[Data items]
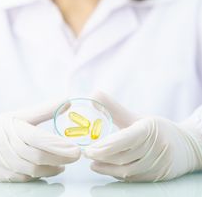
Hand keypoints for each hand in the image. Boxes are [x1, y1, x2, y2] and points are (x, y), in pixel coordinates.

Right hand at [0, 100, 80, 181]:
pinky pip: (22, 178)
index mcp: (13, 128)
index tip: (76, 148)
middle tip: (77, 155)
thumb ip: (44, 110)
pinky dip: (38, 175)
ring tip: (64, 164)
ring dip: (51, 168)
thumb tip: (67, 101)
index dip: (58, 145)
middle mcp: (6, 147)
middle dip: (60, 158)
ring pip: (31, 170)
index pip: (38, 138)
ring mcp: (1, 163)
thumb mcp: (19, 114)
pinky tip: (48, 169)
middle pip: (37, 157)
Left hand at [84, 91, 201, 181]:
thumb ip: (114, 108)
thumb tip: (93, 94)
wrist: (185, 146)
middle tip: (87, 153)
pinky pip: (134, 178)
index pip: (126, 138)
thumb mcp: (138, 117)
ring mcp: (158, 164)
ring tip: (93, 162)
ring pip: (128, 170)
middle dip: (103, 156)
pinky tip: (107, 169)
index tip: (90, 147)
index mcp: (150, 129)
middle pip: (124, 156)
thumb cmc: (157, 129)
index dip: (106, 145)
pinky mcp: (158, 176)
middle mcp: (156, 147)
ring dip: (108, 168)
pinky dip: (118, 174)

==

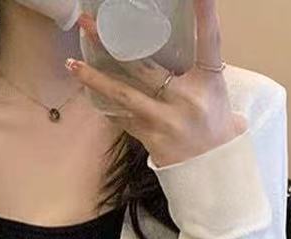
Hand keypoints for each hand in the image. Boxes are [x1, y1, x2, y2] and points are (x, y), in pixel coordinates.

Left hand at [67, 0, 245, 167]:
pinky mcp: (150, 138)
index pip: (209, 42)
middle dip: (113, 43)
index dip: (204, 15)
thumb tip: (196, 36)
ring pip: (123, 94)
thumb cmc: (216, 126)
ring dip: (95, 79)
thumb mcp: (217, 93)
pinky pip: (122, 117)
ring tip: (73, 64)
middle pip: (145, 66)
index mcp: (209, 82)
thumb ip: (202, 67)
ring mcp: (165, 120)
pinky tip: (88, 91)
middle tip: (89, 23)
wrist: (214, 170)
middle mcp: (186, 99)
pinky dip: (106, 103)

Action item: Give only the number of lines above that hold the string "thumb".

Result of this exercise: 11